4. Homozygous HbD/HbD, which is the rarest form, but is associated with HbD disease.

== Effects and symptoms ==
Hemoglobin in combination with normal hemoglobin (heterozygous HBD/HbA) is asymptomatic, causing no effects. Individuals have normal hemoglobin level and their red blood cells are normal spherical structure. Homozygous HbD/HbD causes mild hemolytic anemia and chronic non-progressive splenomegaly (enlargement of spleen). Heterozygous HbD/HbS causes sickle cell anemia. However, most cases of the disease are milder than the usual HbS/HbS conditions. The most serious complication noted is stroke. HbD-thalassemia causes microcytic anemia which is generally milder that in typical thalassemia.

=== Diagnosis ===
As hemoglobin can be inherited in several conditions, no single diagnostic test can confirm the specific protein completely. Electrophoresis is one of the most commonly used and requires sequential identification with other hemoglobins. All hemoglobins can be separated in cellulose acetate at pH 8.6 and in agarose gel at pH 6.2. In alkaline medium of cellulose acetate, HbD moves slower and can be identified at shorter distance than HbA, but it migrates exactly as HbS. It can be differentiated from HbS in acidic agarose gel in which it moves faster and farther than HbS, but at the same level with HbA. High-performance liquid chromatography (HPLC) can directly detect the protein, but its specific identification of HbD from other hemoglobins can be inconclusive. HPLC coupled with mass spectrometry (HPLC-ESI-MS/MS) can accurately detect the protein but the procedure is costly and time consuming. Genetic screening can be done with polymerase chain reaction that can identify HbS from other hemoglobin variants.

=== Management ===
Hemoglobin D conditions such as homozygous and HbD/HbA heterozygous do not require medical intervention. HbD/HbS and HbD-thalassemia conditions are managed like the typical cases of sickle cell anemia and thalassemia. In case of sickle cell anemia, daily treatment with penicillin recommended up to five years of age. Dietary supplementation of folic acid is recommended by the WHO. In 2019, Crizanlizumab, a monoclonal antibody was approved by the United States FDA for reducing the frequency of blood vessel blockage in 16 years and older individuals. For thalassemia, regular lifelong blood transfusions is the usual treatment. Bone marrow transplants can be curative for some children. Medications like deferoxamine, deferiprone and luspatercept. Gene therapy, exagamglogene autotemcel is approved for medical use in the United Kingdom since November 2023.

== Prevalence ==
Hemoglobin D is most abundant among Sikhs, with occurrence of 2% in Punjab and 1% in Gujarat. It is also found in small number of individuals among Africans, Americans and Europeans who usually had close ethnicity with Indians in the past. It is below 2% among African-Americans. Combination with β-thalassemia and HbS are known in south and east India; the first resulting in thalassemia and the latter in sickle cell anemia.
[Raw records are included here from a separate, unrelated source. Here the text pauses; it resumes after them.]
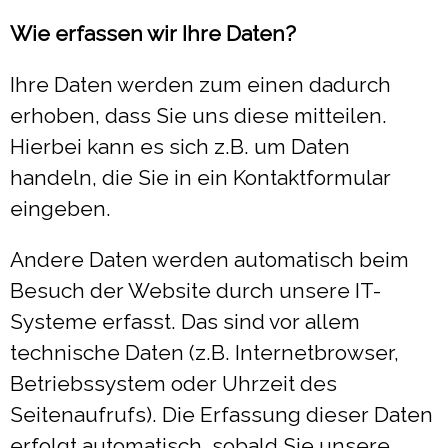
Wie erfassen wir Ihre Daten?
Ihre Daten werden zum einen dadurch
erhoben, dass Sie uns diese mitteilen.
Hierbei kann es sich z.B. um Daten
handeln, die Sie in ein Kontaktformular
eingeben.
Andere Daten werden automatisch beim
Besuch der Website durch unsere IT-
Systeme erfasst. Das sind vor allem
technische Daten (z.B. Internetbrowser,
Betriebssystem oder Uhrzeit des
Seitenaufrufs). Die Erfassung dieser Daten
erfolgt automatisch, sobald Sie unsere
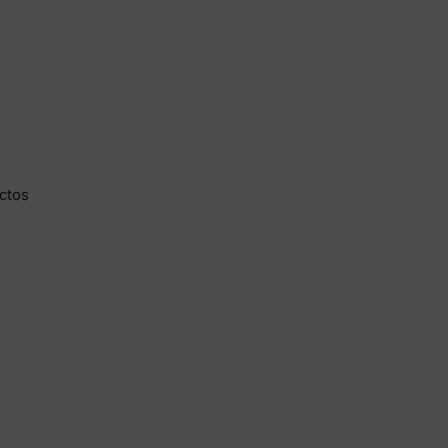
 más
ctos
e
tos y
cuento
en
There is also high occurrence in China, with prevalence rate of 12.5% in Chongqing. It is sporadically recorded in some Turkish, Algerian, West African, Saudi Arabian, native American, English, and Irish population. Rare conditions like HbD/HbJ, HbD/ HbQ, and HbD/Hb Fontainebleau are also found in India. A rare case of HbS/HbD is reported from Pakistan in which individuals are diagnosed with bone infection (osteomyelitis). An isolated condition of HbD/HbC is recorded in US.